Drug response data for GDSC1/2 [3], CTRP [1] and PRISM [6] drug screens was downloaded from DepMap [58, 59] portal (https://depmap.org/portal/). Drug response was downloaded as drug AUC values for each cell line. First, we selected drugs present in GDSC2 dataset and then added data from GDSC1 for the drugs which were not present in GDSC1, then we selected drugs present in all GDSC1/2, CTRP2 and PRISM datasets. Next, we calculated Spearman’s correlation for each drug between each pair of datasets. For each pair we selected cell lines for which drug response data were present in both datasets. The average number of cell lines used to calculate correlation between datasets ranged from 267 to 464 cell lines.
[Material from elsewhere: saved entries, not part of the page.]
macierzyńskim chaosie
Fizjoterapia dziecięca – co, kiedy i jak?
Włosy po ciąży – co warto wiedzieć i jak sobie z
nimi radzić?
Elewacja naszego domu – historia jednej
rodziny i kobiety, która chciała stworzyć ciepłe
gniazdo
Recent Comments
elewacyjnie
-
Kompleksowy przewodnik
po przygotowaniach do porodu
Drugs were clustered using Euclidean metrics and Ward2 hierarchical clustering, heatmap was generated using ComplexHeatmap R package [60]. Code used for data analysis and data visualization is provided on GitHub https://github.com/CancerCellBiology/Cell_count_methods.

Real-time PCR

Primers were chosen based on the viral insertion sequence, ensuring a length of approximately 20 base pairs, absence of hairpins, and an annealing temperature of 57 °C. Primers for measuring H2B-mRuby expression were designed to amplify the part of the sequence were H2B and mRuby are fused to avoid amplifying endogenous H2B mRNA. The primer sequences are presented in Table S1. H1299 cells were cultivated at a density of 60,000 cells per well in a 6-well plate and treated with the IC50 concentrations of drugs, which lead to enhance nuclear fluorescence. After 24 h cells were lysed by TRIzol Reagent (Ambion by Life Technologies) for RNA extraction following the manufacturer’s guidelines. Subsequently, 5 μg of mRNA were used for the synthesis of cDNA. Real-time PCR was performed in triplicate using Maxima SYBR Green Supermix (Thermo Scientific, Waltham, MA, USA) and the CFX96 Real-Time System (Bio-Rad, Hercules, CA, USA). Expression data was normalized to the expression levels of human GAPDH.

Statistical analysis

Mann–Whitney test and t-tests were performed using SciPy Python package and Benjamini-Hochberg correction for multiple testing was performed using statmodels Python package. Spearman’s correlation was calculated using GraphPad Prism 9 and SciPy Python package. Mean, SEM and SD values for cell viabilities were calculated in R and GraphPad Prism 9.